Capita spesso di leggere sui giornali o sentire nei dibattiti televisivi che il lavoro se uno lo cerca bene e si adatta lo trova. Se quindi molti giovani sono disoccupati è soprattutto colpa loro che non si rimboccano le maniche quanto serve. Come spesso accade la realtà è un po’ più complessa rispetto agli stereotipi di cui è piena l’opinione pubblica. Sono vari i motivi della presenza di opportunità di lavoro che faticano a trovare manodopera adeguata in un contesto di alta disoccupazione giovanile. Ne elenchiamo quattro, ben intrecciati tra di loro. Il primo è legato al fatto che molte aziende non utilizzano modalità e contenuti adeguati nel pubblicizzare l’offerta rispetto al target specifico di interesse. Il secondo è da ricondurre alla carenza di solidi canali istituzionali di incontro tra domanda e offerta, tanto che la larga maggioranza delle persone continua a trovare lavoro attraverso la rete parentale e amicale. Il terzo fattore è di tipo culturale.
Negli altri paesi i giovani sono spinti a diventare consapevoli e intraprendenti rispetto alla progettazione del proprio futuro già attorno ai 16 anni. I ragazzi italiani rimangono invece più a lungo in un mondo a parte, iperprotetto dalle famiglie, per poi scontrarsi di colpo con la dura realtà quando concludono gli studi. Infine, mancano spesso adeguata formazione ed esperienza per poter cogliere concretamente alcune opportunità disponibili sul mercato.
In Italia esiste infatti un ampio divario tra competenze formate e richieste, inoltre basso è il numero di studenti che partecipano a qualche tipo di work‑based learning. Come effetto di tutto questo è in aumento di ragazzi che pensano che studiare sia inutile, ma è in crescita anche il numero di coloro che cercano di fare scelte formative più pragmatiche e meglio orientate all’effettivo inserimento nel mondo del lavoro. Va comunque riconosciuto che negli ultimi anni il sistema educativo italiano ha arricchito l’offerta secondaria e terziaria non accademica, in particolare con gli Istituti Tecnici Superiori (Its). Nonostante i risultati siano incoraggianti, in termini sia formativi che occupazionali, questa offerta rimane però attualmente molto al di sotto delle sue potenzialità, anche per resistenze culturali e non adeguata conoscenza da parte delle famiglie.
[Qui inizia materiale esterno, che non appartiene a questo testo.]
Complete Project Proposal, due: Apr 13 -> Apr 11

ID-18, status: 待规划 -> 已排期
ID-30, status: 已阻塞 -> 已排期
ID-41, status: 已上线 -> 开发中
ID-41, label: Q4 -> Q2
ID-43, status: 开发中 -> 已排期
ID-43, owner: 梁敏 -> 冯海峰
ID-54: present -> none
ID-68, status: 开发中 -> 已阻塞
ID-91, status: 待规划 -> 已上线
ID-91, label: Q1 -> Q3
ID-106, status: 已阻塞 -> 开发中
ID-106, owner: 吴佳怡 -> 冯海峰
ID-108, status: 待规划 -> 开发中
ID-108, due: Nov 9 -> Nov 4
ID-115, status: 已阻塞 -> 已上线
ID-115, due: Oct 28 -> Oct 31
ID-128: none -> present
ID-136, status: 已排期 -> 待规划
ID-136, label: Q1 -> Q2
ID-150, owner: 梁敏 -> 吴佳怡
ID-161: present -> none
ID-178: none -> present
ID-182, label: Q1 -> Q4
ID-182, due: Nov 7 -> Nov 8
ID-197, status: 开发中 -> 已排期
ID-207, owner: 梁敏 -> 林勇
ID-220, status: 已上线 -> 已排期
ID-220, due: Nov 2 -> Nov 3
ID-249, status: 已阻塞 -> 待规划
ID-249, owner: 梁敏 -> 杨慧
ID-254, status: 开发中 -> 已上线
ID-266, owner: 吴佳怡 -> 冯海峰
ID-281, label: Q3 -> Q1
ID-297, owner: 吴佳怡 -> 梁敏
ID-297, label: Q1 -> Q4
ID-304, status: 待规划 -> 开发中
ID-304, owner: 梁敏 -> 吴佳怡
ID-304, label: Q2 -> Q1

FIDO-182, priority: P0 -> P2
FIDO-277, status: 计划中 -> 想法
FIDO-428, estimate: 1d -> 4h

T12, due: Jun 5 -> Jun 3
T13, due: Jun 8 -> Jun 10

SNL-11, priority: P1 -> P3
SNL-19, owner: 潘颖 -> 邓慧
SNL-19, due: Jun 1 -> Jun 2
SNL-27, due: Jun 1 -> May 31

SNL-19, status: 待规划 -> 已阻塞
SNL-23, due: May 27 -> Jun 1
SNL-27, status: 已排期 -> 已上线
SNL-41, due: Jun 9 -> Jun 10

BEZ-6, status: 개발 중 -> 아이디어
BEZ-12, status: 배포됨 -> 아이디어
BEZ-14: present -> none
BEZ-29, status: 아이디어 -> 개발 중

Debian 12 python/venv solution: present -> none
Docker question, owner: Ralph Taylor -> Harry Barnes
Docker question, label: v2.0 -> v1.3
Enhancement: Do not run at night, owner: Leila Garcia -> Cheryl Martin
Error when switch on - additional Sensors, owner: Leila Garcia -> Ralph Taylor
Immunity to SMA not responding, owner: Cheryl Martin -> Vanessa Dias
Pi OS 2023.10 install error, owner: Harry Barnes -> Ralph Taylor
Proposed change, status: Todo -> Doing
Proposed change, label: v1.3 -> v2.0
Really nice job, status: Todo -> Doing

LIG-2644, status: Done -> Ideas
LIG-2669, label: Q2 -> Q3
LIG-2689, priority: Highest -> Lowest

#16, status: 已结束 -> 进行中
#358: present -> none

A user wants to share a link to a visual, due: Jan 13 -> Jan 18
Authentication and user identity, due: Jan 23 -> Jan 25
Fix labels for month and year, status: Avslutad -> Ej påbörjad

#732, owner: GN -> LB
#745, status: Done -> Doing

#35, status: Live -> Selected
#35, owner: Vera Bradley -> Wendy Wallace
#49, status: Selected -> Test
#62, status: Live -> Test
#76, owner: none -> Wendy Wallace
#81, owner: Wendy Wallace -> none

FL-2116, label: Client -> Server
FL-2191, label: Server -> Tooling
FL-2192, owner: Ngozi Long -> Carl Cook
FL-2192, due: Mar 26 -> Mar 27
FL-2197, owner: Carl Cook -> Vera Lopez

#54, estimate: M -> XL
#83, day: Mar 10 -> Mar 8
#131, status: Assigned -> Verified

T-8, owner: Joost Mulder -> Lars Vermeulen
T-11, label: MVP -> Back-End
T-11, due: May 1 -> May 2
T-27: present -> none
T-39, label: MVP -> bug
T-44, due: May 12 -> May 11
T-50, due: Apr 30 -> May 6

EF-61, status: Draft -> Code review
Qualcosa però forse sta cambiando. I segnali positivi, quantomeno nel contesto lombardo, continuano a crescere. I più convincenti sono quelli che combinano innovazione tecnica, apertura internazionale e made in Italy. Un esempio interessante è il Polo formativo del Legno Arredo, promosso dalle aziende del distretto brianzolo con l’obiettivo di formare non solo operatori del legno ma anche “export manager” – attraverso uno specifico Its – in grado di valorizzare i prodotti italiani nel mondo. Che questa sia una delle formule su cui puntare lo ha ribadito il sottosegretario Toccafondi che nella sua recente visita al Polo ha anche sottolineato come i finanziamenti sui percorso tecnico-superiori saranno sempre meno distribuiti a pioggia e più indirizzati verso le realtà più efficaci nel favorire l’inserimento lavorativo.
Se vogliamo che sempre meno giovani si perdano nella transizione scuola lavoro e siano invece attivi nei settori più promettenti, percorsi di questo tipo vanno moltiplicati e aiutati ad avere successo.